Remaja Jadi Pembunuh Sadis Bisa Dipicu Otak yang Dipengaruhi Tontonan-Bacaan

Banyak orang bergidik mendengar kesadisan gadis berusia 15, yang menghabisi bocah berusia 15 tahun dengan cara sangat kejam. Terlebih lagi, si bocah anak pembantunya sekaligus teman main adiknya.


Untuk gadis belia seusia N, pembunuhan yang dia lakukan itu tak hanya sadis tapi juga brutal. Psikolog forensik Reza Indragiri Amriel menilai, aparat kepolisian perlu melakukan pendalaman kejiwaan pelaku.

"Kalau bicara tentang kondisi psikologis pelaku, tentu kepolisian harus melakukan penyelidikan tentang itu,” ujar Reza dalam tayangan televisi talkshow Kompas, Minggu (8/3).

“Apa yang bisa kita pahami tentang anak-anak yang sedemikian belia melakukan tindakan yang brutal, seolah tidak cukup bagi yang bersangkutan untuk mencabut nyawa manusia, tapi harus disertai dengan penganiayaan sedemikian rupa,” lanjutnya.

Menurut Reza, tidak bisa masyarakat mengatakan hal ini hanya terkait dengan satu faktor saja. Pasti ada faktor yang majemuk. Faktor dalam yaitu disposisi, dan faktor lingkungan yaitu faktor situasi.

Sejak tahun 60-an sudah ada riset tentang apa yang kita tonton, apa yang kita baca, apa yang kita dengar, bisa mempengaruhi pembentukan perilaku kita. Dengan kata lain, perilaku manusia kemungkinan hasil dari proses peniruan teori belajar sosial, yaitu faktor situasi faktor disposisi.

“Ketika diketahui ada seorang pelaku kejahatan yang amat sangat brutal, amat sangat dingin sekali, boleh jadi ada kemungkinan bahwa ini tidak semata-mata masalah perilaku, tapi ada masalah otak yang seolah-olah dari sononya memang sudah berbeda dengan kebanyakan orang,” terang Kepala Bidang Pemantauan dan Kajian Lembaga Perlindungan Anak Indonesia (LPAI) ini.

Faktor disposisi, faktor genetik, fungsi kerja otak, susunan otak sedemikian rupa, ternyata amat dominan mempengaruhi perilaku manusia. Ia juga melihat, ada empat kondisi yang mewarnai tindakan sadis pelajar SMP tersebut, yakni impulsivity, aggression, manipulativeness dan defiant. Empat kondisi tersebut menjadi tantangan bagi penyidik untuk mengungkap apakah jawaban pelaku adalah benar-benar nyata atau fabrikasi belaka.
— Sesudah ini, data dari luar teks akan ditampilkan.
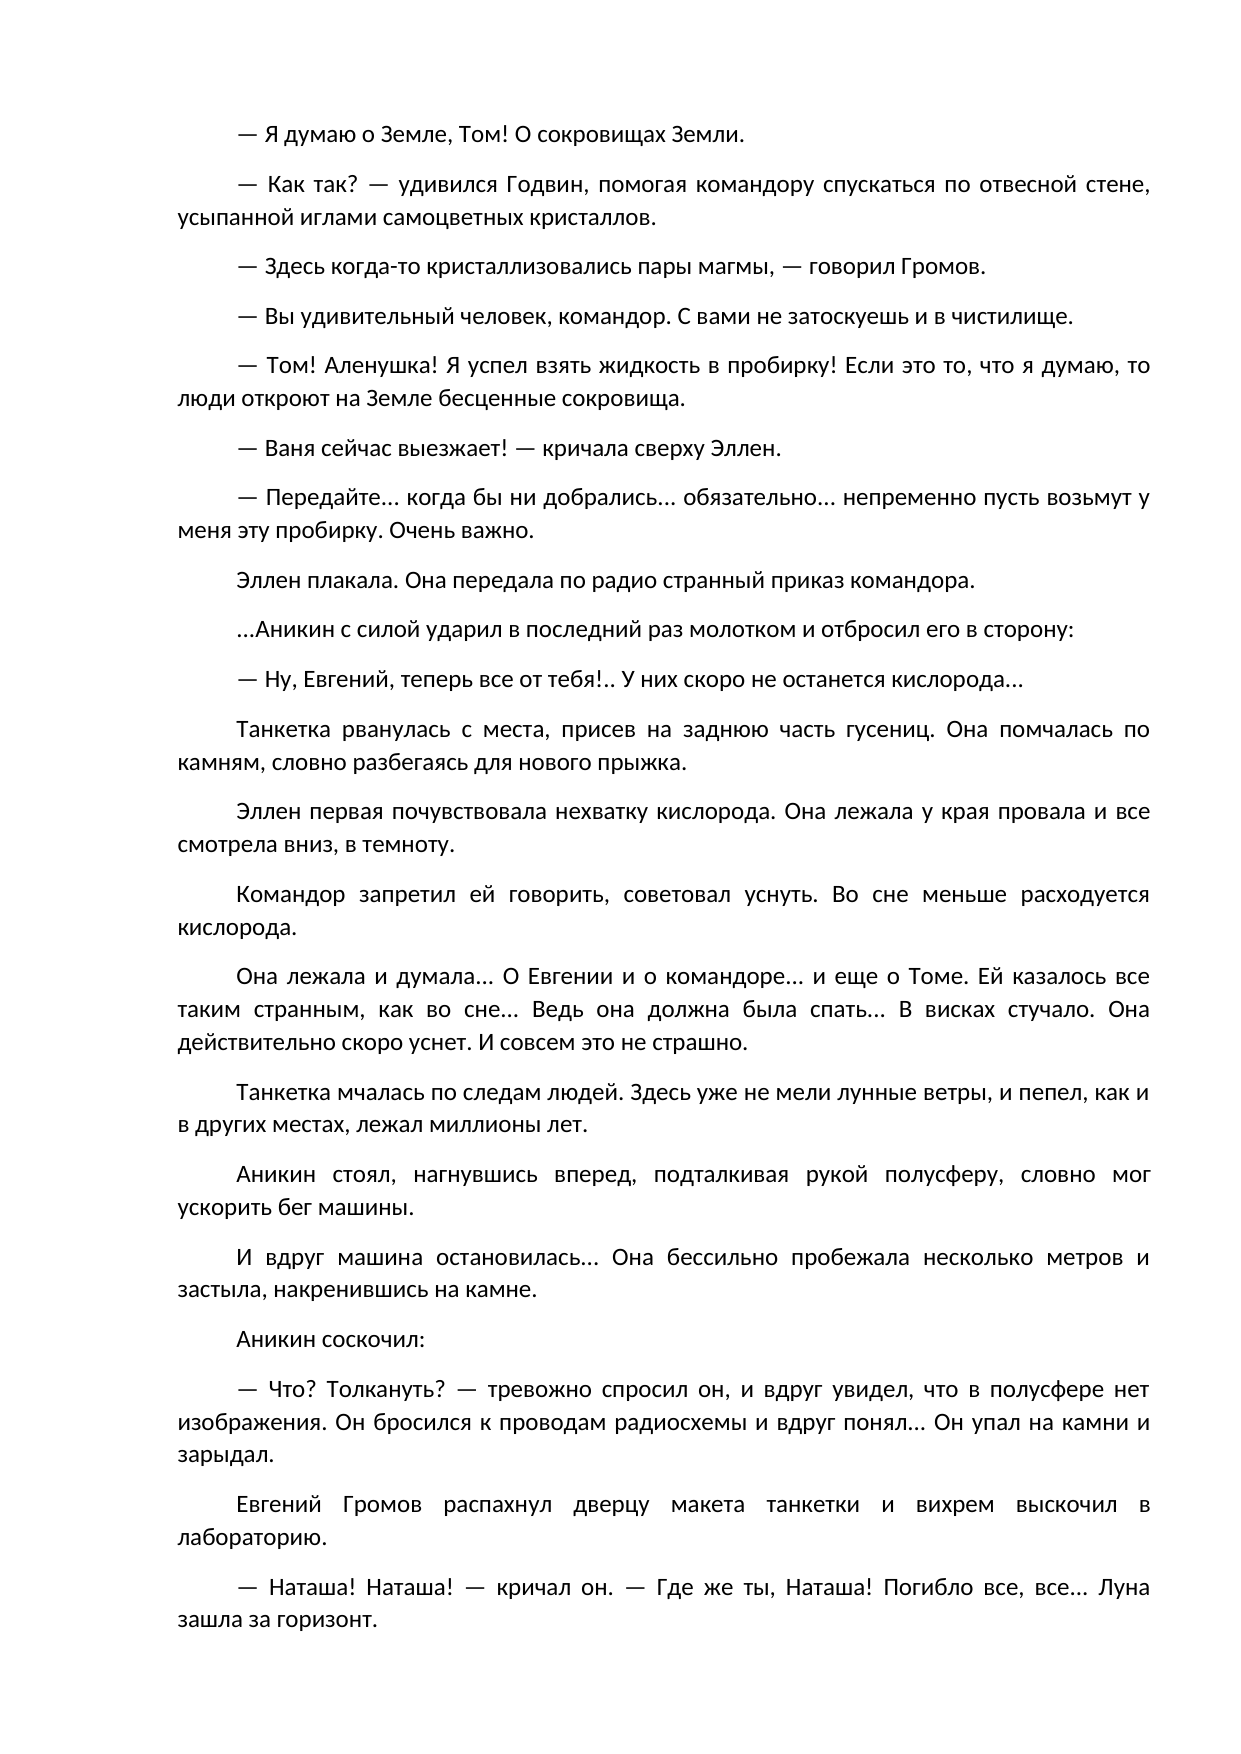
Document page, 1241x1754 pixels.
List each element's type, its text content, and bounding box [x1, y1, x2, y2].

Reza juga menyoroti inisiatif pelaku yang datang sendiri menyerahkan diri ke polisi. Menurutnya, itu perlu ditelisik apakah tindakannya tersebut karena dilandasi penyesalan atau dia sedang mengikuti aturan agar nantinya bisa dia manfaatkan.
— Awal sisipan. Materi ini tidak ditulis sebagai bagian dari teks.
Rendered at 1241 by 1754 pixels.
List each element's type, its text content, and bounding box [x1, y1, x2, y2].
Dia mengatakan, studi kekinian di bidang psikologi dan neuroscience justru memandang, anak dengan tabiat callous unemotional (sebutan yang lebih lazim bagi anak-anak berkepribadian psikopat) tidak layak dihukum seperti para pelaku dewasa yang melakukan pembunuhan 'biasa'.

Program rehabilitasi psikis dan sosial pun, tegas dia, belum ada yang benar-benar memberikan faedah positif untuk kasus seperti dilakukan remaja tersebut.

Sebelumnya, Kantor Berita Politik RMOL telah menuliskan kasus pembunuhan yang dilakukan remaja N yang melakukan pembunuhan secara sadis. Korban ditenggelamkan di bak mandi berkali-kali dengan mulut dicolok, lalu mayatnya dibungkus kain dan disimpan di dalam lemari.

N adalah siswi yang pandai di sekolahnya. Dia pernah kedapatan menyiksa binatang dan sering membuat sketsa gambar-gambar yang mengerikan di buku tulisnya. Dari sekian sketsa yang mengerikan, N juga sering membuat tokoh Slenderman. Slenderman adalah karakter fiksi yang berasal dari meme internet.

Selenderman atau Slender Man dikenal sebagai sosok yang suka menculik atau melukai orang, terutama anak-anak. N membuat pengakuan kepada polisi bahwa dia telah membunuh bocah 5 tahun. Di depan polisi N mengaku tidak menyesal dan malah merasa puas. Kasus ini banyak disoroti sebagai kasus psikopat.